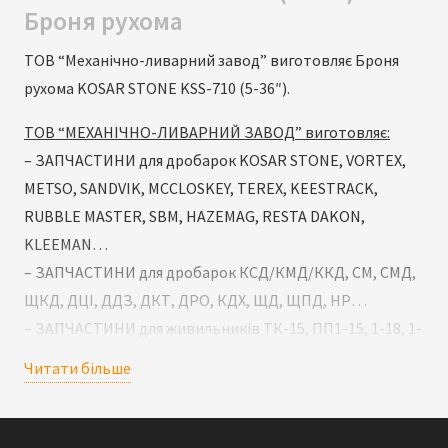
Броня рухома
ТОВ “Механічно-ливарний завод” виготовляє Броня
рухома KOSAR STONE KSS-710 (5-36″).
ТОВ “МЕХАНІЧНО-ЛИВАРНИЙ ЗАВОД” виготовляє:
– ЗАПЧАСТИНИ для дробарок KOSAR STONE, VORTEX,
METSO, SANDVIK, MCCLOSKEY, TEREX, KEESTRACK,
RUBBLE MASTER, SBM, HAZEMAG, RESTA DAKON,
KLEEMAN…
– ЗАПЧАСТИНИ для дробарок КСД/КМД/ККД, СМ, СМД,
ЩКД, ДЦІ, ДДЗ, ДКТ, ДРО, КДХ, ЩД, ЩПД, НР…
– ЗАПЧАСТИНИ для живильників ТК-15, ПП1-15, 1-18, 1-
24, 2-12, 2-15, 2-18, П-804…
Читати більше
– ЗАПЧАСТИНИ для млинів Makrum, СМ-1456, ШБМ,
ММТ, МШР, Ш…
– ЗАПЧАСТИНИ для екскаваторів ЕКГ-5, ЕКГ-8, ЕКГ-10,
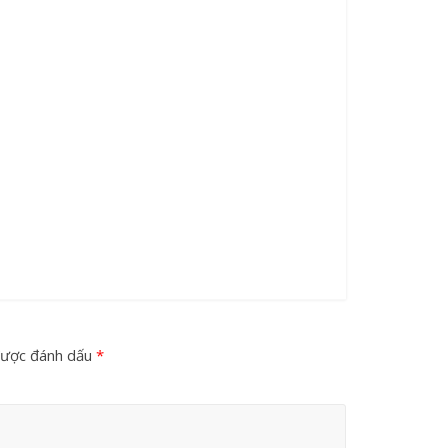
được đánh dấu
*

════

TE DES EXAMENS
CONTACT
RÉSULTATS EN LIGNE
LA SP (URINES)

════

> [YOUR GOAL] Put the lines of the data into a Markdown table with the columns No. and Line, numbering each row and leaving out blank lines. Begin at the line that contains "TE DES EXAMENS" and stop after the line that contains "LA SP (URINES)".

> [SOLUTION FOR THIS PROBLEM]
| No. | Line |
|---|---|
| 1 | TE DES EXAMENS |
| 2 | CONTACT |
| 3 | RÉSULTATS EN LIGNE |
| 4 | LA SP (URINES) |